Sunday, January 30, 2011

Custom Heat Sinks

I bought the HobbyCNC kit that included a driver board, stepper motors, power supply and assembly instructions because I knew I didn't have the knowledge to select the components and assemble it all myself. I had considered a cheaper driver board based on a TB6560 that was readily available on eBay but I just didn't know enough about the power requirements nor did I have any idea how I'd put it all together in an appropriate case. But the big problem with the TB6560 was that there seemed to be little documentation and zero support. The HobbyCNC company has a Yahoo group to support their product and that was enough for me to choose it. The fact that they had nearly all the components I would need in one package was icing on the cake.

I knew up front I would be deviating from the plans. I would not be using a computer with a parallel port to communicate with the driver. Instead, I'd be using an Arduino microcontroller. In my last post, I talked about the opto-isolator circuit I am building. Normally, the signals to the driver board get their power from the computer, not the driver. It's the computer, or in my case, the Arduino, where the signal originates that provides the power for the signal. The electricity flows across to the driver, runs around the circuit, then comes back through the ground wire. This ground is common to both the computer and the driver, hence it is the electrical connection through which Bad Things can happen to my computer if the driver and it's 32 volts of power should go south. So the opto-isolator provides the protection I need.

This means the power (electricity) from the computer does not go to the driver and back, just to the opto-isolator and back. The side of the isolator circuit where the driver is needs to have a power source to "reconstitute" the signal that comes across the void in the form of light. It's not like a solar cell that generates electricity when the light hits it. So I needed a 5V power source. Since the driver board logic runs at 5V, it seems a no-brainer to tap off this to power the isolator. So I posed the question to the support group, where is the best place to get 5V from? To my surprise, the response was generally, "You don't want to do that". It was suggested that I use some other source, like a "wall wart" which I really didn't want to do. It's bad enough my transformer doesn't fit in the case. The "help" I got was pretty terse - no real explanation for why so I had to do some work to understand things.

Ultimately I learned that the limiting factor was the 5V regulator on the EZ Driver. This is in the form of a TO220 package that has a small, thin metal "tab" that provides for minimal heat dissipation. According to some calculations I don't understand, this regulator is near the edge of its ability to dissipate heat. I couldn't get anyone to tell me how I could remedy this, I asked if putting heat sinks on it would take care of it, but apparently no one wanted to be responsible for what happens. I finally got some help from someone who contacted me outside the group and said the worst that can happen is the thermal protection circuit would shut it down.

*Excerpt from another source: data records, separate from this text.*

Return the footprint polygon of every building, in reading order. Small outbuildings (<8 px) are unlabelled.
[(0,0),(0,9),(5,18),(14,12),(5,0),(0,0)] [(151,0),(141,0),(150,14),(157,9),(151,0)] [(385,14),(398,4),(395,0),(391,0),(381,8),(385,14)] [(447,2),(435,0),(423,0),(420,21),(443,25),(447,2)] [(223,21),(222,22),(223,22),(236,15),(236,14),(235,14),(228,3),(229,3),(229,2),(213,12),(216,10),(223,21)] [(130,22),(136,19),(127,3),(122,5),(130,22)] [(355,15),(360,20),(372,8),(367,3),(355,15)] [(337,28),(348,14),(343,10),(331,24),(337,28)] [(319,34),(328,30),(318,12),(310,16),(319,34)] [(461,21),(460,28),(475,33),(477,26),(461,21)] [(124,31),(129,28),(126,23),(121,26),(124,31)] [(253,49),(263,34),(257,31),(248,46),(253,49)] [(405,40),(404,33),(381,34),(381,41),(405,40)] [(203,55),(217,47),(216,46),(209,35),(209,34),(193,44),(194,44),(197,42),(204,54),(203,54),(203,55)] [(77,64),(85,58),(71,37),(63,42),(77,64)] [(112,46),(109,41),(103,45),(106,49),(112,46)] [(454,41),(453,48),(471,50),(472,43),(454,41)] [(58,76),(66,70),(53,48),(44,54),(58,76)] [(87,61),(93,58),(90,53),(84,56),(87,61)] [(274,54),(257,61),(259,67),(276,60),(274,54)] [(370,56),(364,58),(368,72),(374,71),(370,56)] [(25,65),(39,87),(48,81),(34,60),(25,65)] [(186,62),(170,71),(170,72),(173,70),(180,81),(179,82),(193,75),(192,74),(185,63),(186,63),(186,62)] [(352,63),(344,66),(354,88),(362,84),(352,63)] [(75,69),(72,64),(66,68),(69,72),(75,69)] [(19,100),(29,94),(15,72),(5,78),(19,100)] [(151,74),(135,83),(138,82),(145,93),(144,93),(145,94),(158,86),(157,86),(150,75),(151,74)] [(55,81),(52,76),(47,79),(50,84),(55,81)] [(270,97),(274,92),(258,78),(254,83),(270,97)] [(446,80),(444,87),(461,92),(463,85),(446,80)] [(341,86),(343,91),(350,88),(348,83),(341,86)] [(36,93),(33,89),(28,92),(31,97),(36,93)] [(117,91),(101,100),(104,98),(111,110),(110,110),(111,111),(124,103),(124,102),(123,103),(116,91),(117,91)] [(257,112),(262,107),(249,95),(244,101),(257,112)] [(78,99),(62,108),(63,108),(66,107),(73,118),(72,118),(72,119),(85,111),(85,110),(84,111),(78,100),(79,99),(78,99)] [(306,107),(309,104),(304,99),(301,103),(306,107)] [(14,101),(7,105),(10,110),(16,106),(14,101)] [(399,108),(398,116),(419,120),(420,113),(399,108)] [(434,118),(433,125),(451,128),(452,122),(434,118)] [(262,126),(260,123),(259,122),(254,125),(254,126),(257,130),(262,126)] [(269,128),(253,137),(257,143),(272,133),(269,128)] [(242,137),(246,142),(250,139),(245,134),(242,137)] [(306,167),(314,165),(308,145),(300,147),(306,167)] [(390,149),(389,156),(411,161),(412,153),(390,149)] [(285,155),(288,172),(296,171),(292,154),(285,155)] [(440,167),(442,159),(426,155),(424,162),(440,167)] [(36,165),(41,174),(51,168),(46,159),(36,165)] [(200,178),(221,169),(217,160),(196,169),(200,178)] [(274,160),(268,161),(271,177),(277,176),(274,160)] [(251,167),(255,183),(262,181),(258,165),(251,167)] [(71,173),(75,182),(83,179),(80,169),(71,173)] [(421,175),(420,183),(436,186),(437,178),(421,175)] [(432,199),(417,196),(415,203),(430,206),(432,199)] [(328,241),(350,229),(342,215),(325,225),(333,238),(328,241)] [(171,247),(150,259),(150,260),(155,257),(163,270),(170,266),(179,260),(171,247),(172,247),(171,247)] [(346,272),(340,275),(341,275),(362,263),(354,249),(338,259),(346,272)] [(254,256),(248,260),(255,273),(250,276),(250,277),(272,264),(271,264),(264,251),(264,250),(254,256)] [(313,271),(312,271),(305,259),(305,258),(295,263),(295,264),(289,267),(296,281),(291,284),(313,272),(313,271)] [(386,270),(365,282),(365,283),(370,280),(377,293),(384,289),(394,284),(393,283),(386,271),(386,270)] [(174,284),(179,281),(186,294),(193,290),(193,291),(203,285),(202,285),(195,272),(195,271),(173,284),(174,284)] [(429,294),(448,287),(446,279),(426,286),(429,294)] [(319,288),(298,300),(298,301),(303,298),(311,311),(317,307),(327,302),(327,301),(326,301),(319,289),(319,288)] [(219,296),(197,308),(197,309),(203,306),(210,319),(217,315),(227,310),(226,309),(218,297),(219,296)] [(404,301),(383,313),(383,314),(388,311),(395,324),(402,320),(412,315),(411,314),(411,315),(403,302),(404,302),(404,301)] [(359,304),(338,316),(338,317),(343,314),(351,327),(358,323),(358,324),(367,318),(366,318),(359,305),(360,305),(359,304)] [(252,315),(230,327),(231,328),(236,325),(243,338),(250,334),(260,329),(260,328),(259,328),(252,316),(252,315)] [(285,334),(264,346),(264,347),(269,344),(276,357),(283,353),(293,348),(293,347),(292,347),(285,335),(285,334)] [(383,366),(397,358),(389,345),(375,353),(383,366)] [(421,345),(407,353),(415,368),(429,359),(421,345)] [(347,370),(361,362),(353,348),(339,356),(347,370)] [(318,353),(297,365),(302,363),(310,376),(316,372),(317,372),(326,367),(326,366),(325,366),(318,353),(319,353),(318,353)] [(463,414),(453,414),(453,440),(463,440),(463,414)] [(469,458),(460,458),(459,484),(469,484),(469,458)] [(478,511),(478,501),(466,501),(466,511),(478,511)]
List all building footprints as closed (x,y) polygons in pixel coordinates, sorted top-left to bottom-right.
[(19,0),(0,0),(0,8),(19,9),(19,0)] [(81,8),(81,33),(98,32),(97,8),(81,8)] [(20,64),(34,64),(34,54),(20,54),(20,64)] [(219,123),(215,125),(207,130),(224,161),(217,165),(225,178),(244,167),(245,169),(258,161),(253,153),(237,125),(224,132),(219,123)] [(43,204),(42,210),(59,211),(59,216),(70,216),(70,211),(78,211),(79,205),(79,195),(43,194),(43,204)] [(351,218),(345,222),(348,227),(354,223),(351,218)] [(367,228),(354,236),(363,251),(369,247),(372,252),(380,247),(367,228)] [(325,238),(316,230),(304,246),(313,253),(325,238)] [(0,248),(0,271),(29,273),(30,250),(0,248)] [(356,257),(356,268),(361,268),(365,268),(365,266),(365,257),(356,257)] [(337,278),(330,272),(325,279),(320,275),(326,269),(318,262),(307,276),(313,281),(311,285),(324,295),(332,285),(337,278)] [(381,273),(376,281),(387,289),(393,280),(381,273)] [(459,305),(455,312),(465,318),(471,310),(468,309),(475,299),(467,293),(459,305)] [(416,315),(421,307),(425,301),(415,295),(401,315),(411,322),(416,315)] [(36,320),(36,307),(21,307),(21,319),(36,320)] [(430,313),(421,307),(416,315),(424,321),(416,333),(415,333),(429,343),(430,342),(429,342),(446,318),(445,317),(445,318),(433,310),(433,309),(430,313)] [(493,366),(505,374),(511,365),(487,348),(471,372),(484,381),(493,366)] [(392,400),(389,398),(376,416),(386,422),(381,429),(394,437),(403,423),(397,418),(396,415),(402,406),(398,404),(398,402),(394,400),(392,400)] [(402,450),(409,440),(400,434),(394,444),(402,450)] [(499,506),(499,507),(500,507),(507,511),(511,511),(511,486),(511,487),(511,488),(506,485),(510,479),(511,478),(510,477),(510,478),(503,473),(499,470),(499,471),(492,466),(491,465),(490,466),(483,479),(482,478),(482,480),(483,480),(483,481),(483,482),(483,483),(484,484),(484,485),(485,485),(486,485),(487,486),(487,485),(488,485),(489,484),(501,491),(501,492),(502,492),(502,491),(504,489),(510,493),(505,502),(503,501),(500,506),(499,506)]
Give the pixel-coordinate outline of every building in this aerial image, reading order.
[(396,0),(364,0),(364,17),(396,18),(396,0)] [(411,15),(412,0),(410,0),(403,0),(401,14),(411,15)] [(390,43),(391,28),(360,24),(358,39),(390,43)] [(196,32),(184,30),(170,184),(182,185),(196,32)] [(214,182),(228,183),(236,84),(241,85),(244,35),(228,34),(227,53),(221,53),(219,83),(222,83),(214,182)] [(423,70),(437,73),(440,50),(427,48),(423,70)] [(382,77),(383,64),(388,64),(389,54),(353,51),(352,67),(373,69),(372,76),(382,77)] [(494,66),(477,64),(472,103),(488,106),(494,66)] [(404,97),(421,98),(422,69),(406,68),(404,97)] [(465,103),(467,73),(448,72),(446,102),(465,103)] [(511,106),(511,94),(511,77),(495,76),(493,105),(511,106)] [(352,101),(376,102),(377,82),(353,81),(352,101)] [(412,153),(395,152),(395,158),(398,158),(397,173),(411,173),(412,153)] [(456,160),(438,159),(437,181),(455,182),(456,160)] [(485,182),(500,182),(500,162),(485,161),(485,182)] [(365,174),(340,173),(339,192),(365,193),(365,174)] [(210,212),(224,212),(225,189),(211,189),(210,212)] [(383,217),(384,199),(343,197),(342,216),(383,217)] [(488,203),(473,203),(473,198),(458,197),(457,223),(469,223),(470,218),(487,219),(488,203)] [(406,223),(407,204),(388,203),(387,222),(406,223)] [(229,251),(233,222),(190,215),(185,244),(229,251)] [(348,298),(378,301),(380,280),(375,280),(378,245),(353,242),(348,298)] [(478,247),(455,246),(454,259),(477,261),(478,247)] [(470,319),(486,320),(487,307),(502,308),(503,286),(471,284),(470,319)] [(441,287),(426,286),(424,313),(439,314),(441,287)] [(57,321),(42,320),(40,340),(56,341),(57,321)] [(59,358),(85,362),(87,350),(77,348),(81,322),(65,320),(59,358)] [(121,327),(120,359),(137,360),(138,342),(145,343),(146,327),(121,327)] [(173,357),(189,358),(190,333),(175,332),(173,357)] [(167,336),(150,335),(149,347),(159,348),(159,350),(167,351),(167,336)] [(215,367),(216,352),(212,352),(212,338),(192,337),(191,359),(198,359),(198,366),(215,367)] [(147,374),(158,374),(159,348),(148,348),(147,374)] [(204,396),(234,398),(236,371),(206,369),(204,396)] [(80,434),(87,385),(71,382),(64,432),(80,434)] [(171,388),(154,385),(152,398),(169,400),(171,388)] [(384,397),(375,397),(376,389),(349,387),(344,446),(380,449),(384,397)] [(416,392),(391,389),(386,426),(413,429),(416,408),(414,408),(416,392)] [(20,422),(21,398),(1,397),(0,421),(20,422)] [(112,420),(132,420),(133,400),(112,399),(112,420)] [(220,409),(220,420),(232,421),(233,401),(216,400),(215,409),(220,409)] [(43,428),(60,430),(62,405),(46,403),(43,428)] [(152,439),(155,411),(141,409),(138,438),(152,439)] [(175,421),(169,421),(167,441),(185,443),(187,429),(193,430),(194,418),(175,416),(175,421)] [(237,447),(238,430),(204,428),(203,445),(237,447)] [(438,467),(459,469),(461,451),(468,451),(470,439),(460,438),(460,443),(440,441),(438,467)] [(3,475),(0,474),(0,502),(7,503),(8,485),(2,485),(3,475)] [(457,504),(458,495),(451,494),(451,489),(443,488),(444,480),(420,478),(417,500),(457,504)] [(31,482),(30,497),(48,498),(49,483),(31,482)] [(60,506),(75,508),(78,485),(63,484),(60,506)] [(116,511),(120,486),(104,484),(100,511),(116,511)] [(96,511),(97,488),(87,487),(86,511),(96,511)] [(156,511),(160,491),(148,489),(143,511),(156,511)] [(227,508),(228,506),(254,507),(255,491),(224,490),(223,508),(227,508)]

So I figger, if heat's the problem I'll just put heat sinks on the 24V and 5V regulators. I looked them up online. Radio Shack sells 2 varieties for $1.50 or $2.00 each. No sweat, I'll buy a couple and slap 'em on. I went to "The Shack" by my house and found what I needed. I was surprised to find them to be much bigger than I thought they would be. I was advised that since the 2 regulators were at different potentials, the heat sinks should not touch each other, nor anything else. These Radio Shack monsters were pretty close to touching each other, but the real problem was installing them without obstructing access to other components, particularly one of the variable resistors for adjusting the stepper motor current. So clearly not going to work.

Well a working manual milling machine and a box of 1/2 inch aluminum stock was just asking to be made into heat sinks, so who am I to say no. 2 hours later I had 2 custom heat sinks. Here they are next to a TO220 package and the Radio Shack heat sink:


And here they are installed:


So I'll return the Radio Shack heat sinks I paid $3 for. I'm not a great machinist. At a modest $20 an hour, I figure this is a $40 pair of heat sinks. But they fit just right.